┌────────
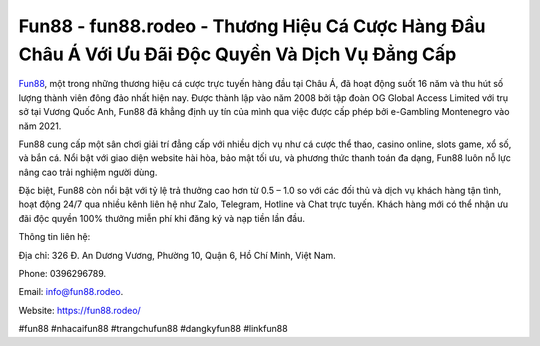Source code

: Fun88 - fun88.rodeo - Thương Hiệu Cá Cược Hàng Đầu Châu Á Với Ưu Đãi Độc Quyền Và Dịch Vụ Đẳng Cấp
===================================

`Fun88 <https://fun88.rodeo/>`_, một trong những thương hiệu cá cược trực tuyến hàng đầu tại Châu Á, đã hoạt động suốt 16 năm và thu hút số lượng thành viên đông đảo nhất hiện nay. Được thành lập vào năm 2008 bởi tập đoàn OG Global Access Limited với trụ sở tại Vương Quốc Anh, Fun88 đã khẳng định uy tín của mình qua việc được cấp phép bởi e-Gambling Montenegro vào năm 2021.

Fun88 cung cấp một sân chơi giải trí đẳng cấp với nhiều dịch vụ như cá cược thể thao, casino online, slots game, xổ số, và bắn cá. Nổi bật với giao diện website hài hòa, bảo mật tối ưu, và phương thức thanh toán đa dạng, Fun88 luôn nỗ lực nâng cao trải nghiệm người dùng. 

Đặc biệt, Fun88 còn nổi bật với tỷ lệ trả thưởng cao hơn từ 0.5 – 1.0 so với các đối thủ và dịch vụ khách hàng tận tình, hoạt động 24/7 qua nhiều kênh liên hệ như Zalo, Telegram, Hotline và Chat trực tuyến. Khách hàng mới có thể nhận ưu đãi độc quyền 100% thưởng miễn phí khi đăng ký và nạp tiền lần đầu.

Thông tin liên hệ: 

Địa chỉ: 326 Đ. An Dương Vương, Phường 10, Quận 6, Hồ Chí Minh, Việt Nam. 

Phone: 0396296789. 

Email: info@fun88.rodeo. 

Website: https://fun88.rodeo/

#fun88 #nhacaifun88 #trangchufun88 #dangkyfun88 #linkfun88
└────────
_Task requirements:_ Copy every line in the records above that contains the word "liên".

_Your solution:_
Đặc biệt, Fun88 còn nổi bật với tỷ lệ trả thưởng cao hơn từ 0.5 – 1.0 so với các đối thủ và dịch vụ khách hàng tận tình, hoạt động 24/7 qua nhiều kênh liên hệ như Zalo, Telegram, Hotline và Chat trực tuyến. Khách hàng mới có thể nhận ưu đãi độc quyền 100% thưởng miễn phí khi đăng ký và nạp tiền lần đầu.
Thông tin liên hệ: 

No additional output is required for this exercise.